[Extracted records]
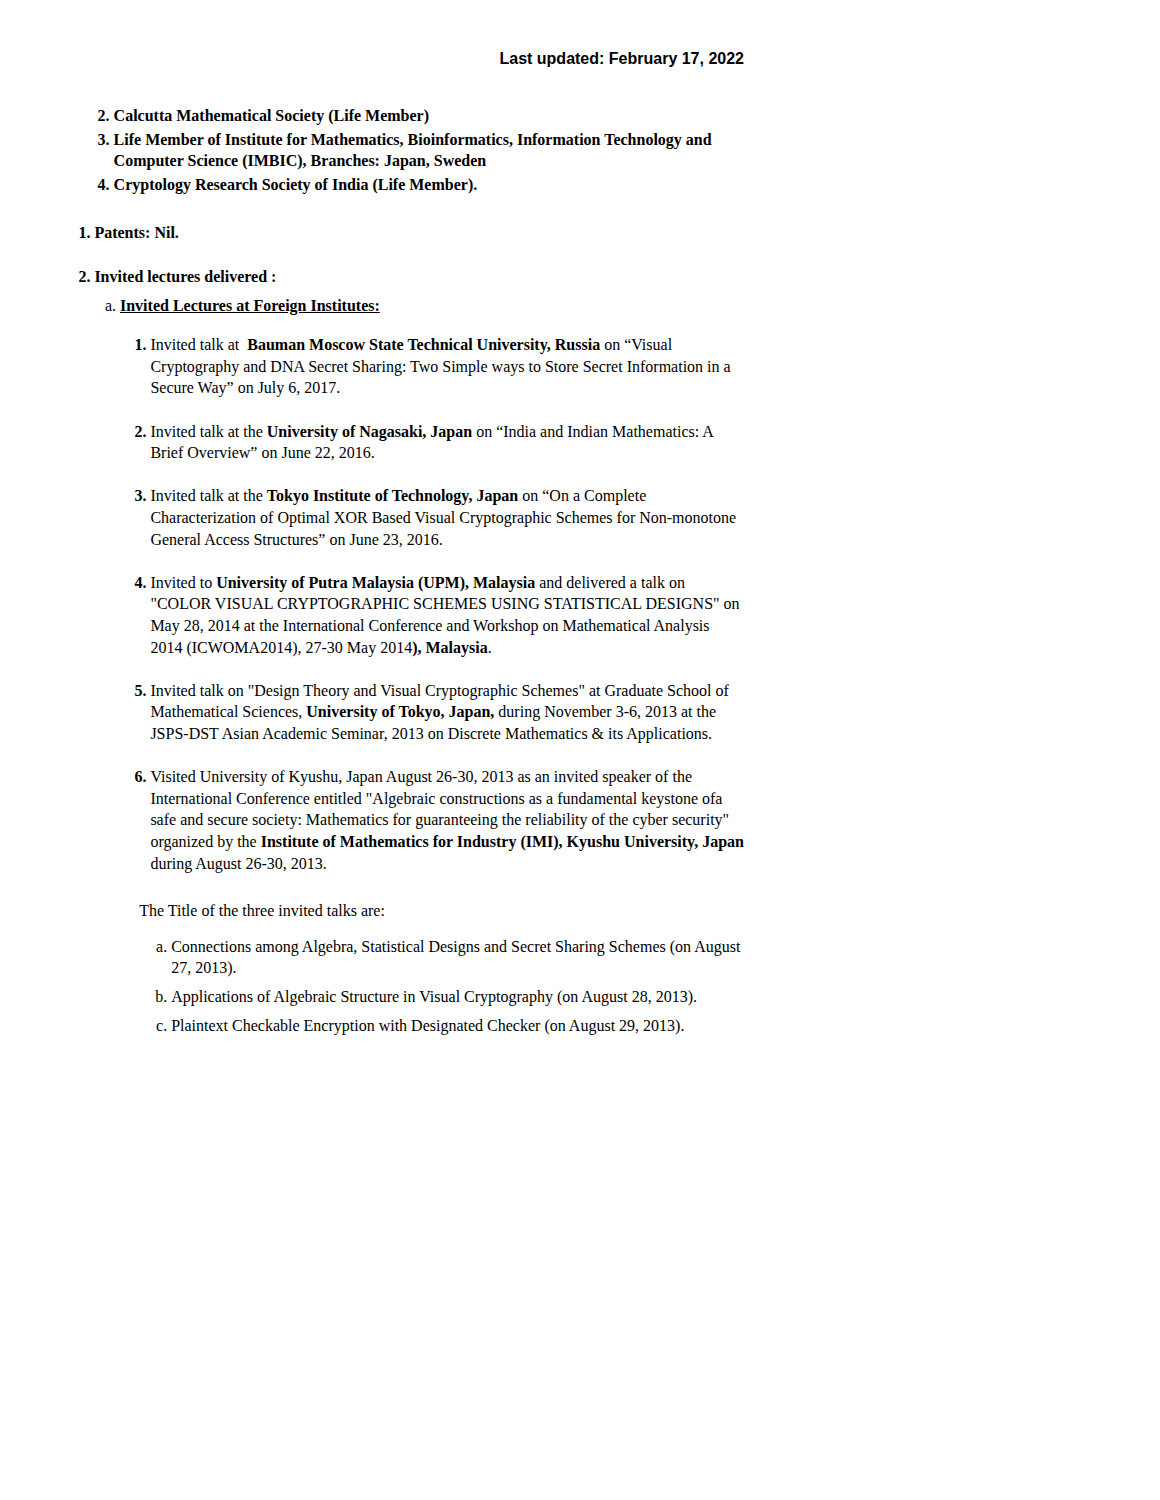Last updated: February 17, 2022
Calcutta Mathematical Society (Life Member)
Life Member of Institute for Mathematics, Bioinformatics, Information Technology and Computer Science (IMBIC), Branches: Japan, Sweden
Cryptology Research Society of India (Life Member).
Patents: Nil.
Invited lectures delivered :
Invited Lectures at Foreign Institutes:
Invited talk at Bauman Moscow State Technical University, Russia on “Visual Cryptography and DNA Secret Sharing: Two Simple ways to Store Secret Information in a Secure Way” on July 6, 2017.
Invited talk at the University of Nagasaki, Japan on “India and Indian Mathematics: A Brief Overview” on June 22, 2016.
Invited talk at the Tokyo Institute of Technology, Japan on “On a Complete Characterization of Optimal XOR Based Visual Cryptographic Schemes for Non-monotone General Access Structures” on June 23, 2016.
Invited to University of Putra Malaysia (UPM), Malaysia and delivered a talk on "COLOR VISUAL CRYPTOGRAPHIC SCHEMES USING STATISTICAL DESIGNS" on May 28, 2014 at the International Conference and Workshop on Mathematical Analysis 2014 (ICWOMA2014), 27-30 May 2014), Malaysia.
Invited talk on "Design Theory and Visual Cryptographic Schemes" at Graduate School of Mathematical Sciences, University of Tokyo, Japan, during November 3-6, 2013 at the JSPS-DST Asian Academic Seminar, 2013 on Discrete Mathematics & its Applications.
Visited University of Kyushu, Japan August 26-30, 2013 as an invited speaker of the International Conference entitled "Algebraic constructions as a fundamental keystone ofa safe and secure society: Mathematics for guaranteeing the reliability of the cyber security" organized by the Institute of Mathematics for Industry (IMI), Kyushu University, Japan during August 26-30, 2013.
The Title of the three invited talks are:
Connections among Algebra, Statistical Designs and Secret Sharing Schemes (on August 27, 2013).
Applications of Algebraic Structure in Visual Cryptography (on August 28, 2013).
Plaintext Checkable Encryption with Designated Checker (on August 29, 2013).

[To do]: Each line of the data above must be repeated exactly, images excluded.

[Answer to this problem]:
Last updated: February 17, 2022
Calcutta Mathematical Society (Life Member)
Life Member of Institute for Mathematics, Bioinformatics, Information Technology and Computer Science (IMBIC), Branches: Japan, Sweden
Cryptology Research Society of India (Life Member).
Patents: Nil.
Invited lectures delivered :
Invited Lectures at Foreign Institutes:
Invited talk at Bauman Moscow State Technical University, Russia on “Visual Cryptography and DNA Secret Sharing: Two Simple ways to Store Secret Information in a Secure Way” on July 6, 2017.
Invited talk at the University of Nagasaki, Japan on “India and Indian Mathematics: A Brief Overview” on June 22, 2016.
Invited talk at the Tokyo Institute of Technology, Japan on “On a Complete Characterization of Optimal XOR Based Visual Cryptographic Schemes for Non-monotone General Access Structures” on June 23, 2016.
Invited to University of Putra Malaysia (UPM), Malaysia and delivered a talk on "COLOR VISUAL CRYPTOGRAPHIC SCHEMES USING STATISTICAL DESIGNS" on May 28, 2014 at the International Conference and Workshop on Mathematical Analysis 2014 (ICWOMA2014), 27-30 May 2014), Malaysia.
Invited talk on "Design Theory and Visual Cryptographic Schemes" at Graduate School of Mathematical Sciences, University of Tokyo, Japan, during November 3-6, 2013 at the JSPS-DST Asian Academic Seminar, 2013 on Discrete Mathematics & its Applications.
Visited University of Kyushu, Japan August 26-30, 2013 as an invited speaker of the International Conference entitled "Algebraic constructions as a fundamental keystone ofa safe and secure society: Mathematics for guaranteeing the reliability of the cyber security" organized by the Institute of Mathematics for Industry (IMI), Kyushu University, Japan during August 26-30, 2013.
The Title of the three invited talks are:
Connections among Algebra, Statistical Designs and Secret Sharing Schemes (on August 27, 2013).
Applications of Algebraic Structure in Visual Cryptography (on August 28, 2013).
Plaintext Checkable Encryption with Designated Checker (on August 29, 2013).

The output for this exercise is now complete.